# SUPPLIED ENTRIES

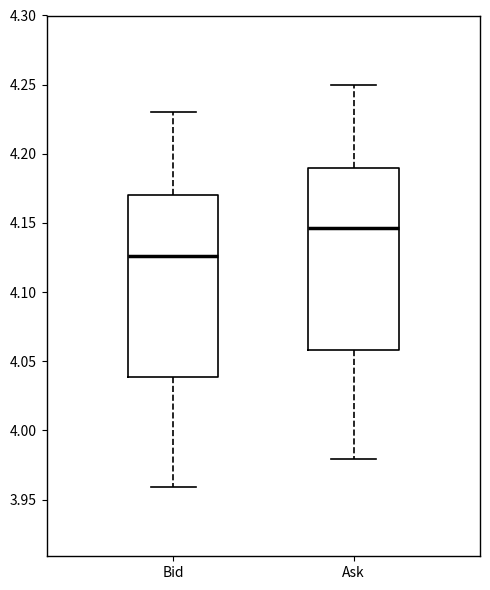

Reading left to right, transcribe this box plot: for each box, give where its median line is, the range the box spans, and where its two whiskers end, as read against the y-axis. The values are not printed on the chart, so give them approximately, as read against the axis.

Bid: median 4.125, box 4.040 to 4.170, whiskers 3.960 to 4.230
Ask: median 4.145, box 4.060 to 4.190, whiskers 3.980 to 4.250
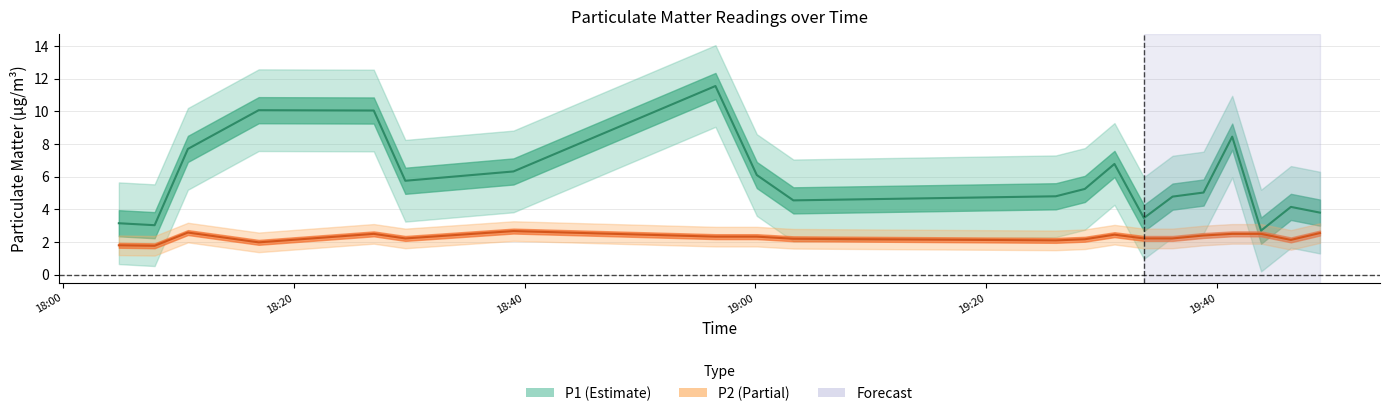

Is it true that P1 equals 6.8 at 2022-08-21T19:31:06?

True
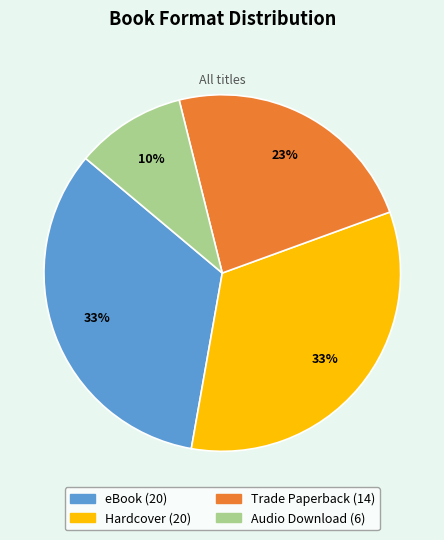

Is it true that Audio Download is 1% of the pie?

False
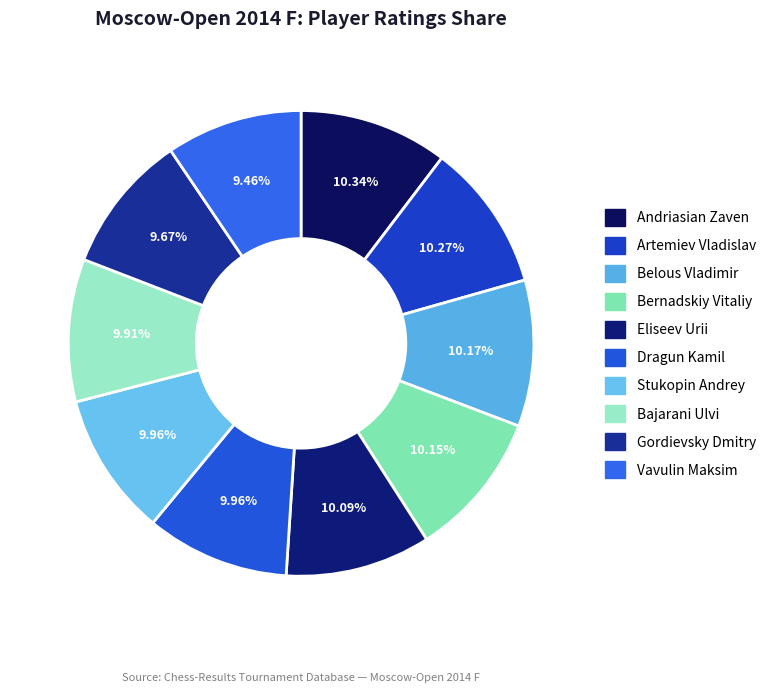

What percentage is the Andriasian Zaven slice, to the nearest percent?

10%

# WHAT YOU HAVE TO DO
Please write out all the items above again with "slice" replaced by "wedge", changing nothing else and leaving out the pictures.

# REPLY
Reading left to right, transcribe this box plot: for each box, give where its median line is, the range the box spans, and where its two whiskers end, as read against the y-axis. The values are not printed on the chart, so give them approximately, as read against the axis.

Bid: median 4.125, box 4.040 to 4.170, whiskers 3.960 to 4.230
Ask: median 4.145, box 4.060 to 4.190, whiskers 3.980 to 4.250

Is it true that P1 equals 6.8 at 2022-08-21T19:31:06?

True

Is it true that Audio Download is 1% of the pie?

False

What percentage is the Andriasian Zaven wedge, to the nearest percent?

10%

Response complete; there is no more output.